TEC (Theory) Seminar: Michael Grubb, Boston College
Speaker
Michael Grubb, Boston College
Title
"The Illusion of Competition"
Abstract
In markets where consumers must search sequentially for prices, whether a firm sells its product under one brand name or two distinct brands is consequential for market outcomes. If each firm sells a single brand then any consumer who receives multiple price quotes places firms in competition with each other. However, a two-brand firm can exhaust the search capacity of a consumer who searches for exactly two price quotes, making them "captive" to that firm. Moreover, if consumers are under an "illusion of competition" in which they believe all brands to be independent competitors, then capture is more likely because consumers do not direct their searches to independent firms.

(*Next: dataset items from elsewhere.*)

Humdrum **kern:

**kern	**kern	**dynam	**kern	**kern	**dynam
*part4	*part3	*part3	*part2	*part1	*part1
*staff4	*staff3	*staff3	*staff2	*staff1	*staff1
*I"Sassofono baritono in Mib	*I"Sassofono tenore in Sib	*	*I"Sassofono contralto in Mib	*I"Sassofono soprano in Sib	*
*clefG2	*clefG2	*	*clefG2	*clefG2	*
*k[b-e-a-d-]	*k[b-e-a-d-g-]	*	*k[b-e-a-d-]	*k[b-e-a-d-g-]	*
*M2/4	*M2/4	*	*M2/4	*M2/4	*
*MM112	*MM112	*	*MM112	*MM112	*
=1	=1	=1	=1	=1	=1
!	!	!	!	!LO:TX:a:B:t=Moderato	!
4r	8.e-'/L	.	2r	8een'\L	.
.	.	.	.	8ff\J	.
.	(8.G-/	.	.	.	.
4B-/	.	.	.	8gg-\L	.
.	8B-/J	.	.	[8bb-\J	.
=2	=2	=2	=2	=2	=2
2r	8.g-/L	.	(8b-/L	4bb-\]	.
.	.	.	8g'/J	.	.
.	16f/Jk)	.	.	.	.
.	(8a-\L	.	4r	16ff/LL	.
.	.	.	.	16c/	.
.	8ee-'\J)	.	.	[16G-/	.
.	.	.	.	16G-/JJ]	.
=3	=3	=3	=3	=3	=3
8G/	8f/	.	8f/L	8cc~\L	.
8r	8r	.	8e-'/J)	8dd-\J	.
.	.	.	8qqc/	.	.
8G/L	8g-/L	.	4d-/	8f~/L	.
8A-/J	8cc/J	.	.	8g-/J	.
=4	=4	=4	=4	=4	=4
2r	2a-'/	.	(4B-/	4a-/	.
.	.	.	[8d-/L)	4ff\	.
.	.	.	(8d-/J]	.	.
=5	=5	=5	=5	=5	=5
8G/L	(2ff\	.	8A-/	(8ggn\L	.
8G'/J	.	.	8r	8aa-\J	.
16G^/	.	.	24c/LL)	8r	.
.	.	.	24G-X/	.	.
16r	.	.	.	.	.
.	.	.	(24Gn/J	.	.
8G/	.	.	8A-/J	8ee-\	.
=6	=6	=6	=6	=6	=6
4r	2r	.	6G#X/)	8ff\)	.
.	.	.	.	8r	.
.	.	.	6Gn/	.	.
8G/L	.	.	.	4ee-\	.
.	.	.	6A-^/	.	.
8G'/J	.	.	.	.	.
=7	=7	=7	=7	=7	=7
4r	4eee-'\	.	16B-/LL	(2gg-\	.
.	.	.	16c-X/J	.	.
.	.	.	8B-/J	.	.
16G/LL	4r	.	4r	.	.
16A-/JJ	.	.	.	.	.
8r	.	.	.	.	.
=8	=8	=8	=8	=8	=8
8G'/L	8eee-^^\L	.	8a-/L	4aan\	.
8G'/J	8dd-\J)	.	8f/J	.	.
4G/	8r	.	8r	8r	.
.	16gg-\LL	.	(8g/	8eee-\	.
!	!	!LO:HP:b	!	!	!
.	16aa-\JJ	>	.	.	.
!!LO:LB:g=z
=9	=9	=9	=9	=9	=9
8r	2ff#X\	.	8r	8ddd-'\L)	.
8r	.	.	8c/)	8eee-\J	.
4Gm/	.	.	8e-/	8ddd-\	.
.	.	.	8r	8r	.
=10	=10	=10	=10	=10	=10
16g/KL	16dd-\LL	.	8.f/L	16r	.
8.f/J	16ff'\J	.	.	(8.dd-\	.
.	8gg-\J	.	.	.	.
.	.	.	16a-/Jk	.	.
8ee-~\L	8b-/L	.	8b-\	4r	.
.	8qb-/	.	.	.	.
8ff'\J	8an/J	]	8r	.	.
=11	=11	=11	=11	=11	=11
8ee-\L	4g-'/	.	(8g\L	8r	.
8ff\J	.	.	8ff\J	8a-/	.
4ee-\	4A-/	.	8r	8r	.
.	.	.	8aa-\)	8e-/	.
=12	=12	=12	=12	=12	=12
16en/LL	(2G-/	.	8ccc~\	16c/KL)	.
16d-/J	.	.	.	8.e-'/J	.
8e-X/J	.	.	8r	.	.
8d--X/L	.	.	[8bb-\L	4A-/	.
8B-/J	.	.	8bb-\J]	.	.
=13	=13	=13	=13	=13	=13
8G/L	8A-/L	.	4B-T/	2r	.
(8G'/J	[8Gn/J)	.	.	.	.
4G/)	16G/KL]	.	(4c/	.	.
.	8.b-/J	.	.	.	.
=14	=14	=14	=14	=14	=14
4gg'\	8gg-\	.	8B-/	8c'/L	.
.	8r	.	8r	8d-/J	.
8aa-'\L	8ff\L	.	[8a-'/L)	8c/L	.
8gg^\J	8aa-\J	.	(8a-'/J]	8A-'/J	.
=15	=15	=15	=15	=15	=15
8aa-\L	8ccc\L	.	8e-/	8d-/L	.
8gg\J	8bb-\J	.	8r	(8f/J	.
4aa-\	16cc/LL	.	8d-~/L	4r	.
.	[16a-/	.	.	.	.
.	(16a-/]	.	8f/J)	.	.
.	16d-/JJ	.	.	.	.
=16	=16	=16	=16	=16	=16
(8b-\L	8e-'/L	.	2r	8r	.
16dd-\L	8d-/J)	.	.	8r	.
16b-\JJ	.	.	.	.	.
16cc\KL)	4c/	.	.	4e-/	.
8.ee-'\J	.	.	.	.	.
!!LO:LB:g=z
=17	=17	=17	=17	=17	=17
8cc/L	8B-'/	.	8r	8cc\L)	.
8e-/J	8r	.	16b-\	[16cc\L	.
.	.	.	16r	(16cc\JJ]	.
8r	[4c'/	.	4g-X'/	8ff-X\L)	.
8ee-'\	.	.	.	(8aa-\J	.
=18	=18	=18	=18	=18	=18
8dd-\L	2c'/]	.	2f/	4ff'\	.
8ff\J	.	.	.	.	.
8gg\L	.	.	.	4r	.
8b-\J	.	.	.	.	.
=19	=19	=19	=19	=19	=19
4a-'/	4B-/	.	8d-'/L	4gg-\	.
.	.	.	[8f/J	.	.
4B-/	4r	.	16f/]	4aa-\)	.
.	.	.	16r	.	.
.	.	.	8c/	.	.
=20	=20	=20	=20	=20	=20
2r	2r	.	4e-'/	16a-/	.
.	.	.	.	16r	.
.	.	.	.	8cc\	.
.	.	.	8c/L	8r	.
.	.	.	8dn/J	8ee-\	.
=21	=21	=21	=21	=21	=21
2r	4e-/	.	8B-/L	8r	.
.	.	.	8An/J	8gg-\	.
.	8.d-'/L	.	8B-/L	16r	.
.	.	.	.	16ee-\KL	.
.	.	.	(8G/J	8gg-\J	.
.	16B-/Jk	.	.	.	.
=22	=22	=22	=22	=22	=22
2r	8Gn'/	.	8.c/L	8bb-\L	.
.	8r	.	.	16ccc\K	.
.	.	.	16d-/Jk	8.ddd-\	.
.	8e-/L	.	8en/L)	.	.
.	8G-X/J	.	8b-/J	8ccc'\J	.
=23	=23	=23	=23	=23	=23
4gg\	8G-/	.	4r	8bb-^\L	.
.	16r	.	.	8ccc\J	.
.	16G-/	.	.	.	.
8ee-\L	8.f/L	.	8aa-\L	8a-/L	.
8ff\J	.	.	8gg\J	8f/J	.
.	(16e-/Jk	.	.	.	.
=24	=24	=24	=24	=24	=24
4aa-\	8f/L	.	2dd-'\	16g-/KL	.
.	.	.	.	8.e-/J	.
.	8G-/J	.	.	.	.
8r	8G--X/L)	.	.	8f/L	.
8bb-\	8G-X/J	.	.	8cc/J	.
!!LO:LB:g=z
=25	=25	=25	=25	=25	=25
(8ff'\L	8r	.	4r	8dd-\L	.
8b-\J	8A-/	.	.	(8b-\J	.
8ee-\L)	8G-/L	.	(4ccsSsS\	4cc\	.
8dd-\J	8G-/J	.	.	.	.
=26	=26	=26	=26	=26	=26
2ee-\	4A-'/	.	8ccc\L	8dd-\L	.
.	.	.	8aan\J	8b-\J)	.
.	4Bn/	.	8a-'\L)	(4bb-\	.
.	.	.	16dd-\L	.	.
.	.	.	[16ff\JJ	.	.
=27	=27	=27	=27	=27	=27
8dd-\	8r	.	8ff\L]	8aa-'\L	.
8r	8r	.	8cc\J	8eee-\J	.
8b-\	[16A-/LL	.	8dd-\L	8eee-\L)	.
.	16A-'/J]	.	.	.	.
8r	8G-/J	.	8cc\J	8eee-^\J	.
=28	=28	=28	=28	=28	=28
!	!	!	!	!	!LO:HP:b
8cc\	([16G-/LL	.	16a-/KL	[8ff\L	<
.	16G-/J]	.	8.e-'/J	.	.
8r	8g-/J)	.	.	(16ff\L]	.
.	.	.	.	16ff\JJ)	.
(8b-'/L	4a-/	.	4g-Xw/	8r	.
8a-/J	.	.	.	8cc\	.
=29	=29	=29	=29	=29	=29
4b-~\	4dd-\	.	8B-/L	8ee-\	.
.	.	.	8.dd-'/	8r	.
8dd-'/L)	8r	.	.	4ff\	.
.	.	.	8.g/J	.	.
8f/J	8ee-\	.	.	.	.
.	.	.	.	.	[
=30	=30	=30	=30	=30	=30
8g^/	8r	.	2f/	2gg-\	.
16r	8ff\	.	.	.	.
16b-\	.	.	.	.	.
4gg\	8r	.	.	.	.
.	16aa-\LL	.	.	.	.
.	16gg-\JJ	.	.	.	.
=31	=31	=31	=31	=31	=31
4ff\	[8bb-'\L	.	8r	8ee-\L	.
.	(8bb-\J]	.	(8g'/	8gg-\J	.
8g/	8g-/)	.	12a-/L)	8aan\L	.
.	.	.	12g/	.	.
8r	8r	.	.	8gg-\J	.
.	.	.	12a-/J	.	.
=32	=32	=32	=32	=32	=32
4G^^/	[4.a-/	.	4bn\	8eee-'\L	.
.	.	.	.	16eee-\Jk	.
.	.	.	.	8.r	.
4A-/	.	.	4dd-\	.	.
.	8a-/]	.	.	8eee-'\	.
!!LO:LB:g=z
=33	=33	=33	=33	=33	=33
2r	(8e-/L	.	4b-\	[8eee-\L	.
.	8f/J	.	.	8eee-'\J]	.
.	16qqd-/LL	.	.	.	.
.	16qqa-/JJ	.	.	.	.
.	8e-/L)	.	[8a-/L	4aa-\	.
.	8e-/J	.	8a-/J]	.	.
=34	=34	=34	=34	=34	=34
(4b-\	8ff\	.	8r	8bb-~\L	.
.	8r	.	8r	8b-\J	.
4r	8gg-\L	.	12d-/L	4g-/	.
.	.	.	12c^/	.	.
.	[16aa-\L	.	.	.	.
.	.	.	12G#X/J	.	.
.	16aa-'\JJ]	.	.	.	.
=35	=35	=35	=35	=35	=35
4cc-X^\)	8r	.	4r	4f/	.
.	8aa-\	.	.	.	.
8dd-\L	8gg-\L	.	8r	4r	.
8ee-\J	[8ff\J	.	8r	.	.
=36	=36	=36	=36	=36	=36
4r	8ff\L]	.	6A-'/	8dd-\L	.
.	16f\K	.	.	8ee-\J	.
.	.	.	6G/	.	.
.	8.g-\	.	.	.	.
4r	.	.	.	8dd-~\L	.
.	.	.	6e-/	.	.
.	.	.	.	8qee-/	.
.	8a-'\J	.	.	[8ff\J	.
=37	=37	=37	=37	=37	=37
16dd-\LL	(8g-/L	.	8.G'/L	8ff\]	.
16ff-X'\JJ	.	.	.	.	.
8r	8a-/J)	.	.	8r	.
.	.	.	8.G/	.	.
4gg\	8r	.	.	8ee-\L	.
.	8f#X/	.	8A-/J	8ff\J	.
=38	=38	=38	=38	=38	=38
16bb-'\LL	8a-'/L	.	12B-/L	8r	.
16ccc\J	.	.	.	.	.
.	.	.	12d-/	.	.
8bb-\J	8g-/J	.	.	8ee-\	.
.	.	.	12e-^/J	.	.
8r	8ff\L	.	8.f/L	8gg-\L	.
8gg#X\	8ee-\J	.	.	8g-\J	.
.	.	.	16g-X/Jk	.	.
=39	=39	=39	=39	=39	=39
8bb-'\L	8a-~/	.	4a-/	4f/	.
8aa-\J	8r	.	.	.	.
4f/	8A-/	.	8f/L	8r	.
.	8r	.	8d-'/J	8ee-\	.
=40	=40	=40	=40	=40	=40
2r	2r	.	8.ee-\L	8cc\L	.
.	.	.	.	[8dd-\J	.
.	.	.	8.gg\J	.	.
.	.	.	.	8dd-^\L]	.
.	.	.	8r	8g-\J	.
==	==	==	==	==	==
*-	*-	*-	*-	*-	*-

Moreover, a two-brand firm can lower consumers' estimates of price dispersion, discouraging them from searching further, by setting identical prices. We extend canonical search models to show that multi-brand firms can raise equilibrium prices by both mechanisms. As a result, breaking the illusion of competition by advertising brand ownership may lower prices. Alternatively, requiring two merging firms to consolidate their brands rather than operate them separately or curtailing brand proliferation by limiting the visibility of such duplicate brands on online platforms can intensify price competition and benefit consumers. In some cases, however, such policies may be counterproductive.